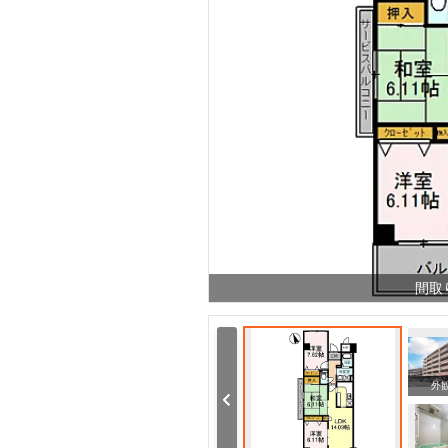
間取
周辺
周辺
外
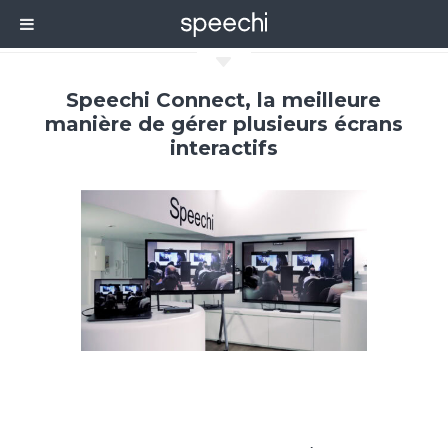
C
Speechi Connect, la meilleure
manière de gérer plusieurs écrans
interactifs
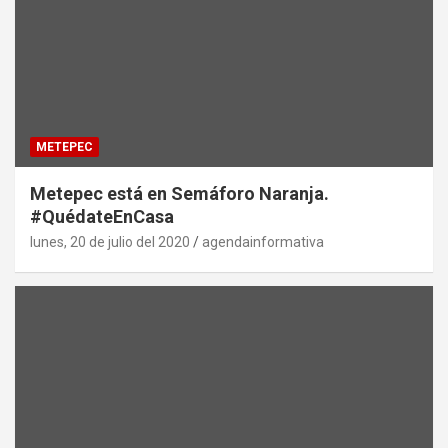
METEPEC
Metepec está en Semáforo Naranja.
#QuédateEnCasa
lunes, 20 de julio del 2020
agendainformativa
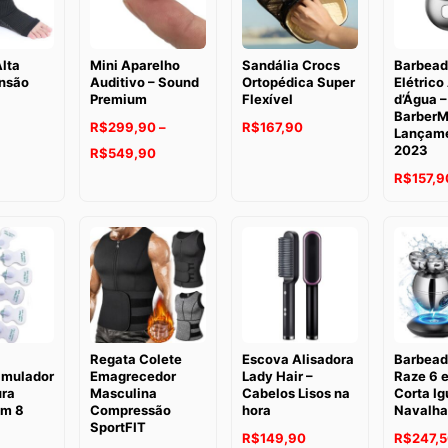
lta
Mini Aparelho
Sandália Crocs
Barbead
nsão
Auditivo – Sound
Ortopédica Super
Elétrico
Premium
Flexível
d’Água –
Barber
R$
299,90
–
R$
167,90
Lançam
2023
Faixa
R$
549,90
de
R$
157,9
preço:
R$299,90
através
R$549,90
Regata Colete
Escova Alisadora
Barbeado
imulador
Emagrecedor
Lady Hair –
Raze 6 e
ra
Masculina
Cabelos Lisos na
Corta Ig
om 8
Compressão
hora
Navalha
SportFIT
R$
149,90
R$
247,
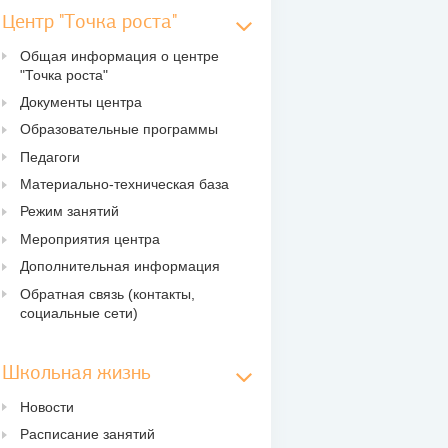
Центр "Точка роста"
Общая информация о центре
"Точка роста"
Документы центра
Образовательные программы
Педагоги
Материально-техническая база
Режим занятий
Мероприятия центра
Дополнительная информация
Обратная связь (контакты,
социальные сети)
Школьная жизнь
Новости
Расписание занятий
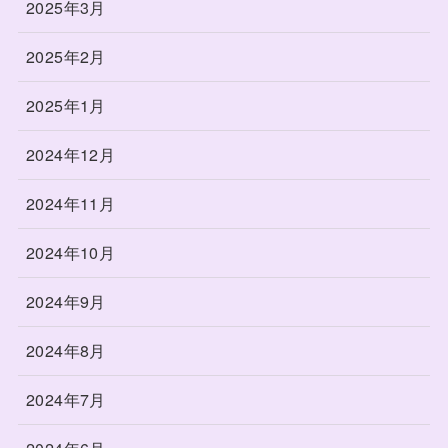
2025年3月
2025年2月
2025年1月
2024年12月
2024年11月
2024年10月
2024年9月
2024年8月
2024年7月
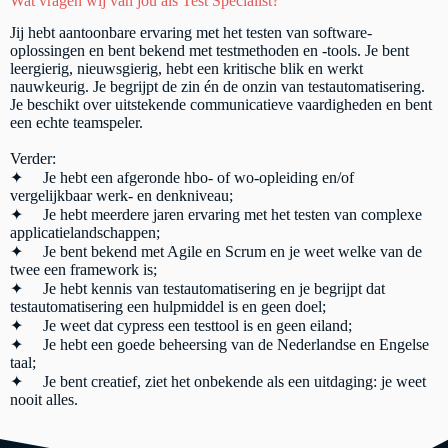
Wat vragen wij van jou als Test Specialist?
Jij hebt aantoonbare ervaring met het testen van software-
oplossingen en bent bekend met testmethoden en -tools. Je bent
leergierig, nieuwsgierig, hebt een kritische blik en werkt
nauwkeurig. Je begrijpt de zin én de onzin van testautomatisering.
Je beschikt over uitstekende communicatieve vaardigheden en bent
een echte teamspeler.
Verder:
✦ Je hebt een afgeronde hbo- of wo-opleiding en/of
vergelijkbaar werk- en denkniveau;
✦ Je hebt meerdere jaren ervaring met het testen van complexe
applicatielandschappen;
✦ Je bent bekend met Agile en Scrum en je weet welke van de
twee een framework is;
✦ Je hebt kennis van testautomatisering en je begrijpt dat
testautomatisering een hulpmiddel is en geen doel;
✦ Je weet dat cypress een testtool is en geen eiland;
✦ Je hebt een goede beheersing van de Nederlandse en Engelse
taal;
✦ Je bent creatief, ziet het onbekende als een uitdaging: je weet
nooit alles.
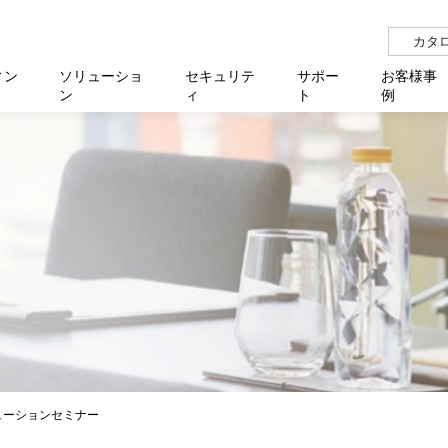
カタ
ィン
ソリューショ
セキュリテ
サポー
お客様事
ン
ィ
ト
例
らせ
サー
イベ
N
リューション Allied SecureWAN
せ
福祉
報
用
アプリケ
製造業
国内事
中途採
医療
よく
化
ィ対策・支援 Net.CyberSecurity
覧
・自治体
オフラ
企業
グルー
自治
障害
チ
お知らせ
無線LAN
セミ
導入支
クラウド
理
et.Monitor
アル・ファームウェア
等学校
認定
イベン
ダイバ
小中
オン
運用支援
／ルーター
ネットワーク管理
Platfor
ド管理
ト対象バージョン一覧
全活動
マルチ
大学
業務代行
リティ
メディアコンバーター
ー仮想化
製造
製品保
ミック製品
パートナー製品
センター
企業
統合管
を探す
策
教育・
リューションセミナー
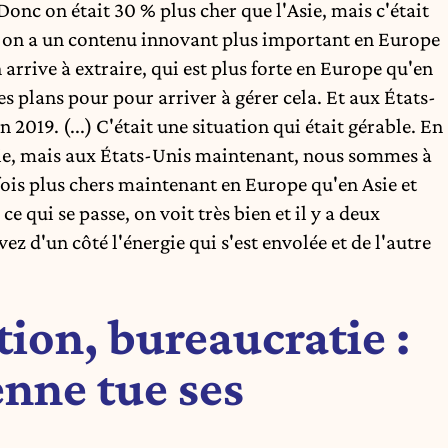
Donc on était 30 % plus cher que l'Asie, mais c'était
é, on a un contenu innovant plus important en Europe
arrive à extraire, qui est plus forte en Europe qu'en
des plans pour pour arriver à gérer cela. Et aux États-
n 2019. (...) C'était une situation qui était gérable. En
ie, mais aux États-Unis maintenant, nous sommes à
fois plus chers maintenant en Europe qu'en Asie et
e qui se passe, on voit très bien et il y a deux
z d'un côté l'énergie qui s'est envolée et de l'autre
tion, bureaucratie :
nne tue ses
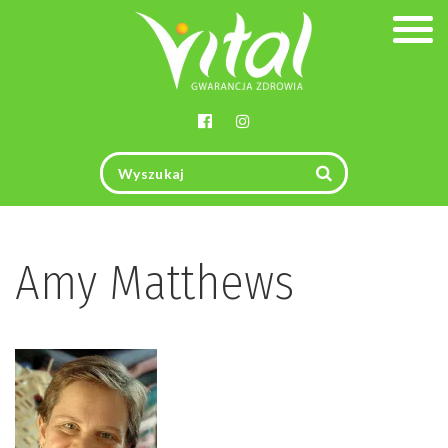
Togg
navig
Amy Matthews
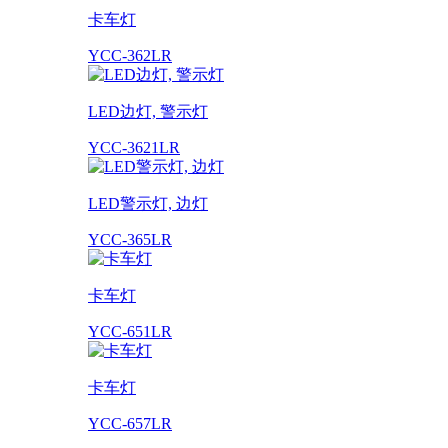
卡车灯
YCC-362LR
LED边灯, 警示灯
YCC-3621LR
LED警示灯, 边灯
YCC-365LR
卡车灯
YCC-651LR
卡车灯
YCC-657LR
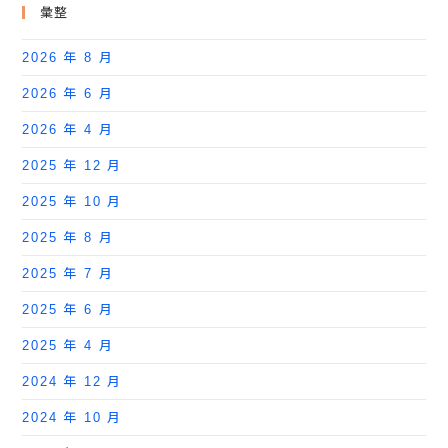
彙整
2026 年 8 月
2026 年 6 月
2026 年 4 月
2025 年 12 月
2025 年 10 月
2025 年 8 月
2025 年 7 月
2025 年 6 月
2025 年 4 月
2024 年 12 月
2024 年 10 月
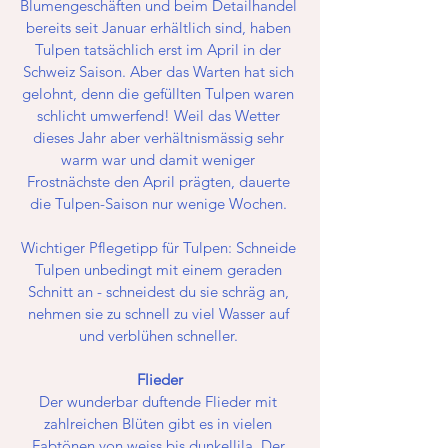
Blumengeschäften und beim Detailhandel 
bereits seit Januar erhältlich sind, haben 
Tulpen tatsächlich erst im April in der 
Schweiz Saison. Aber das Warten hat sich 
gelohnt, denn die gefüllten Tulpen waren 
schlicht umwerfend! Weil das Wetter 
dieses Jahr aber verhältnismässig sehr 
warm war und damit weniger 
Frostnächste den April prägten, dauerte 
die Tulpen-Saison nur wenige Wochen. 
Wichtiger Pflegetipp für Tulpen: Schneide 
Tulpen unbedingt mit einem geraden 
Schnitt an - schneidest du sie schräg an, 
nehmen sie zu schnell zu viel Wasser auf 
und verblühen schneller. 
Flieder
Der wunderbar duftende Flieder mit 
zahlreichen Blüten gibt es in vielen 
Fabtönen von weiss bis dunkellila. Der 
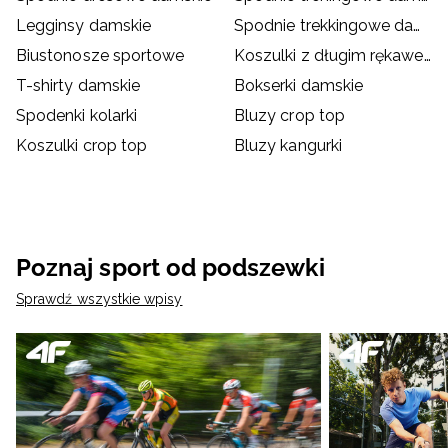
Legginsy damskie
Spodnie trekkingowe damskie
Biustonosze sportowe
Koszulki z długim rękawem damskie
T-shirty damskie
Bokserki damskie
Spodenki kolarki
Bluzy crop top
Koszulki crop top
Bluzy kangurki
Poznaj sport od podszewki
Sprawdź wszystkie wpisy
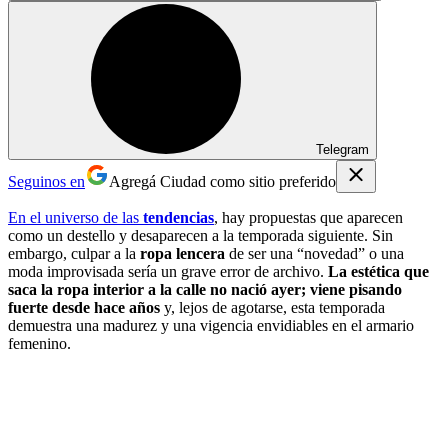
Telegram
Seguinos en
Agregá Ciudad como sitio preferido
En el universo de las
tendencias
, hay propuestas que aparecen
como un destello y desaparecen a la temporada siguiente. Sin
embargo, culpar a la
ropa lencera
de ser una “novedad” o una
moda improvisada sería un grave error de archivo.
La estética que
saca la ropa interior a la calle no nació ayer; viene pisando
fuerte desde hace años
y, lejos de agotarse, esta temporada
demuestra una madurez y una vigencia envidiables en el armario
femenino.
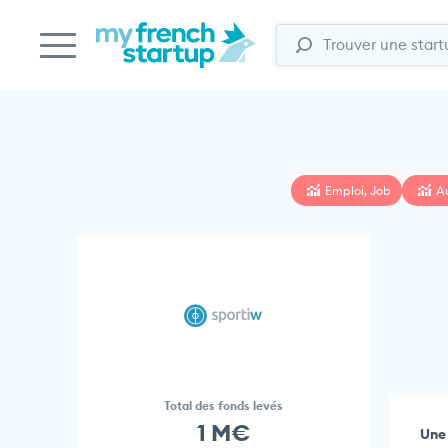
Emploi, Job
A
Total des fonds levés
1 M€
Une 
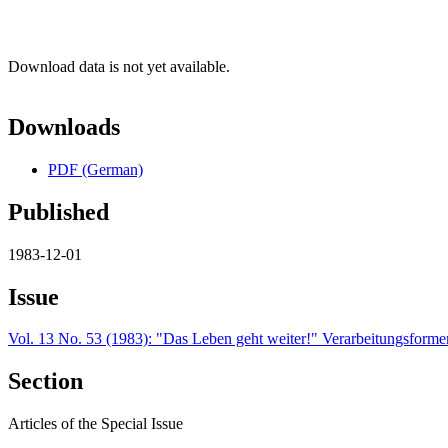
Download data is not yet available.
Downloads
PDF (German)
Published
1983-12-01
Issue
Vol. 13 No. 53 (1983): "Das Leben geht weiter!" Verarbeitungsformen 
Section
Articles of the Special Issue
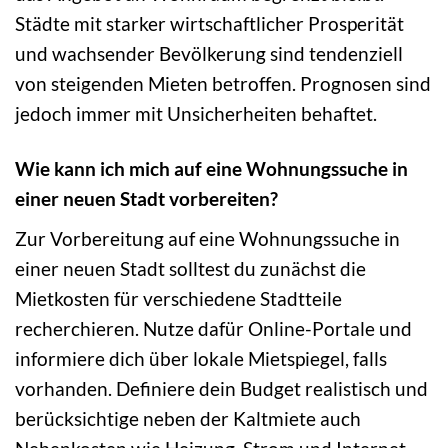
Städte mit starker wirtschaftlicher Prosperität
und wachsender Bevölkerung sind tendenziell
von steigenden Mieten betroffen. Prognosen sind
jedoch immer mit Unsicherheiten behaftet.
Wie kann ich mich auf eine Wohnungssuche in
einer neuen Stadt vorbereiten?
Zur Vorbereitung auf eine Wohnungssuche in
einer neuen Stadt solltest du zunächst die
Mietkosten für verschiedene Stadtteile
recherchieren. Nutze dafür Online-Portale und
informiere dich über lokale Mietspiegel, falls
vorhanden. Definiere dein Budget realistisch und
berücksichtige neben der Kaltmiete auch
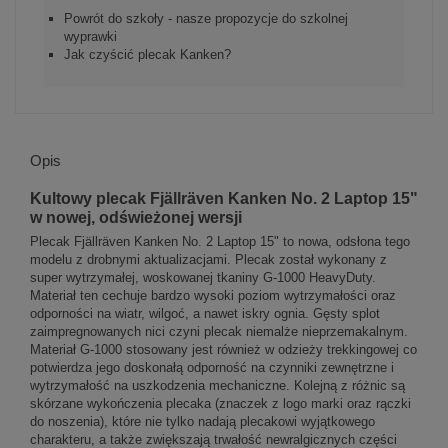
Powrót do szkoły - nasze propozycje do szkolnej
wyprawki
Jak czyścić plecak Kanken?
Opis
Kultowy plecak Fjällräven Kanken No. 2 Laptop 15"
w nowej, odświeżonej wersji
Plecak Fjällräven Kanken No. 2 Laptop 15" to nowa, odsłona tego
modelu z drobnymi aktualizacjami. Plecak został wykonany z
super wytrzymałej, woskowanej tkaniny G-1000 HeavyDuty.
Materiał ten cechuje bardzo wysoki poziom wytrzymałości oraz
odporności na wiatr, wilgoć, a nawet iskry ognia. Gęsty splot
zaimpregnowanych nici czyni plecak niemalże nieprzemakalnym.
Materiał G-1000 stosowany jest również w odzieży trekkingowej co
potwierdza jego doskonałą odporność na czynniki zewnętrzne i
wytrzymałość na uszkodzenia mechaniczne. Kolejną z różnic są
skórzane wykończenia plecaka (znaczek z logo marki oraz rączki
do noszenia), które nie tylko nadają plecakowi wyjątkowego
charakteru, a także zwiększają trwałość newralgicznych części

* * * * * * *

### Task prompt
Every record above must be given again exactly; drop the pictures.

### The completed task
間取
周辺
周辺
外
C
Speechi Connect, la meilleure
manière de gérer plusieurs écrans
interactifs
METEPEC
Metepec está en Semáforo Naranja.
#QuédateEnCasa
lunes, 20 de julio del 2020
agendainformativa
lta
Mini Aparelho
Sandália Crocs
Barbead
nsão
Auditivo – Sound
Ortopédica Super
Elétrico
Premium
Flexível
d’Água –
Barber
R$
299,90
–
R$
167,90
Lançam
2023
Faixa
R$
549,90
de
R$
157,9
preço:
R$299,90
através
R$549,90
Regata Colete
Escova Alisadora
Barbeado
imulador
Emagrecedor
Lady Hair –
Raze 6 e
ra
Masculina
Cabelos Lisos na
Corta Ig
om 8
Compressão
hora
Navalha
SportFIT
R$
149,90
R$
247,
Центр "Точка роста"
Общая информация о центре
"Точка роста"
Документы центра
Образовательные программы
Педагоги
Материально-техническая база
Режим занятий
Мероприятия центра
Дополнительная информация
Обратная связь (контакты,
социальные сети)
Школьная жизнь
Новости
Расписание занятий
2025年3月
2025年2月
2025年1月
2024年12月
2024年11月
2024年10月
2024年9月
2024年8月
2024年7月
Wat vragen wij van jou als Test Specialist?
Jij hebt aantoonbare ervaring met het testen van software-
oplossingen en bent bekend met testmethoden en -tools. Je bent
leergierig, nieuwsgierig, hebt een kritische blik en werkt
nauwkeurig. Je begrijpt de zin én de onzin van testautomatisering.
Je beschikt over uitstekende communicatieve vaardigheden en bent
een echte teamspeler.
Verder:
✦ Je hebt een afgeronde hbo- of wo-opleiding en/of
vergelijkbaar werk- en denkniveau;
✦ Je hebt meerdere jaren ervaring met het testen van complexe
applicatielandschappen;
✦ Je bent bekend met Agile en Scrum en je weet welke van de
twee een framework is;
✦ Je hebt kennis van testautomatisering en je begrijpt dat
testautomatisering een hulpmiddel is en geen doel;
✦ Je weet dat cypress een testtool is en geen eiland;
✦ Je hebt een goede beheersing van de Nederlandse en Engelse
taal;
✦ Je bent creatief, ziet het onbekende als een uitdaging: je weet
nooit alles.
カタ
ィン
ソリューショ
セキュリテ
サポー
お客様事
ン
ィ
ト
例
らせ
サー
イベ
N
リューション Allied SecureWAN
せ
福祉
報
用
アプリケ
製造業
国内事
中途採
医療
よく
化
ィ対策・支援 Net.CyberSecurity
覧
・自治体
オフラ
企業
グルー
自治
障害
チ
お知らせ
無線LAN
セミ
導入支
クラウド
理
et.Monitor
アル・ファームウェア
等学校
認定
イベン
ダイバ
小中
オン
運用支援
／ルーター
ネットワーク管理
Platfor
ド管理
ト対象バージョン一覧
全活動
マルチ
大学
業務代行
リティ
メディアコンバーター
ー仮想化
製造
製品保
ミック製品
パートナー製品
センター
企業
統合管
を探す
策
教育・
リューションセミナー
Donc on était 30 % plus cher que l'Asie, mais c'était
é, on a un contenu innovant plus important en Europe
arrive à extraire, qui est plus forte en Europe qu'en
des plans pour pour arriver à gérer cela. Et aux États-
n 2019. (...) C'était une situation qui était gérable. En
ie, mais aux États-Unis maintenant, nous sommes à
fois plus chers maintenant en Europe qu'en Asie et
e qui se passe, on voit très bien et il y a deux
z d'un côté l'énergie qui s'est envolée et de l'autre
tion, bureaucratie :
nne tue ses
Togg
navig
Amy Matthews
卡车灯
YCC-362LR
LED边灯, 警示灯
YCC-3621LR
LED警示灯, 边灯
YCC-365LR
卡车灯
YCC-651LR
卡车灯
YCC-657LR
彙整
2026 年 8 月
2026 年 6 月
2026 年 4 月
2025 年 12 月
2025 年 10 月
2025 年 8 月
2025 年 7 月
2025 年 6 月
2025 年 4 月
2024 年 12 月
2024 年 10 月
Blumengeschäften und beim Detailhandel 
bereits seit Januar erhältlich sind, haben 
Tulpen tatsächlich erst im April in der 
Schweiz Saison. Aber das Warten hat sich 
gelohnt, denn die gefüllten Tulpen waren 
schlicht umwerfend! Weil das Wetter 
dieses Jahr aber verhältnismässig sehr 
warm war und damit weniger 
Frostnächste den April prägten, dauerte 
die Tulpen-Saison nur wenige Wochen. 
Wichtiger Pflegetipp für Tulpen: Schneide 
Tulpen unbedingt mit einem geraden 
Schnitt an - schneidest du sie schräg an, 
nehmen sie zu schnell zu viel Wasser auf 
und verblühen schneller. 
Flieder
Der wunderbar duftende Flieder mit 
zahlreichen Blüten gibt es in vielen 
Fabtönen von weiss bis dunkellila. Der 
Legginsy damskie
Spodnie trekkingowe damskie
Biustonosze sportowe
Koszulki z długim rękawem damskie
T-shirty damskie
Bokserki damskie
Spodenki kolarki
Bluzy crop top
Koszulki crop top
Bluzy kangurki
Poznaj sport od podszewki
Sprawdź wszystkie wpisy
Telegram
Seguinos en
Agregá Ciudad como sitio preferido
En el universo de las
tendencias
, hay propuestas que aparecen
como un destello y desaparecen a la temporada siguiente. Sin
embargo, culpar a la
ropa lencera
de ser una “novedad” o una
moda improvisada sería un grave error de archivo.
La estética que
saca la ropa interior a la calle no nació ayer; viene pisando
fuerte desde hace años
y, lejos de agotarse, esta temporada
demuestra una madurez y una vigencia envidiables en el armario
femenino.
Emploi, Job
A
Total des fonds levés
1 M€
Une 
Download data is not yet available.
Downloads
PDF (German)
Published
1983-12-01
Issue
Vol. 13 No. 53 (1983): "Das Leben geht weiter!" Verarbeitungsformen 
Section
Articles of the Special Issue
Städte mit starker wirtschaftlicher Prosperität
und wachsender Bevölkerung sind tendenziell
von steigenden Mieten betroffen. Prognosen sind
jedoch immer mit Unsicherheiten behaftet.
Wie kann ich mich auf eine Wohnungssuche in
einer neuen Stadt vorbereiten?
Zur Vorbereitung auf eine Wohnungssuche in
einer neuen Stadt solltest du zunächst die
Mietkosten für verschiedene Stadtteile
recherchieren. Nutze dafür Online-Portale und
informiere dich über lokale Mietspiegel, falls
vorhanden. Definiere dein Budget realistisch und
berücksichtige neben der Kaltmiete auch
Powrót do szkoły - nasze propozycje do szkolnej
wyprawki
Jak czyścić plecak Kanken?
Opis
Kultowy plecak Fjällräven Kanken No. 2 Laptop 15"
w nowej, odświeżonej wersji
Plecak Fjällräven Kanken No. 2 Laptop 15" to nowa, odsłona tego
modelu z drobnymi aktualizacjami. Plecak został wykonany z
super wytrzymałej, woskowanej tkaniny G-1000 HeavyDuty.
Materiał ten cechuje bardzo wysoki poziom wytrzymałości oraz
odporności na wiatr, wilgoć, a nawet iskry ognia. Gęsty splot
zaimpregnowanych nici czyni plecak niemalże nieprzemakalnym.
Materiał G-1000 stosowany jest również w odzieży trekkingowej co
potwierdza jego doskonałą odporność na czynniki zewnętrzne i
wytrzymałość na uszkodzenia mechaniczne. Kolejną z różnic są
skórzane wykończenia plecaka (znaczek z logo marki oraz rączki
do noszenia), które nie tylko nadają plecakowi wyjątkowego
charakteru, a także zwiększają trwałość newralgicznych części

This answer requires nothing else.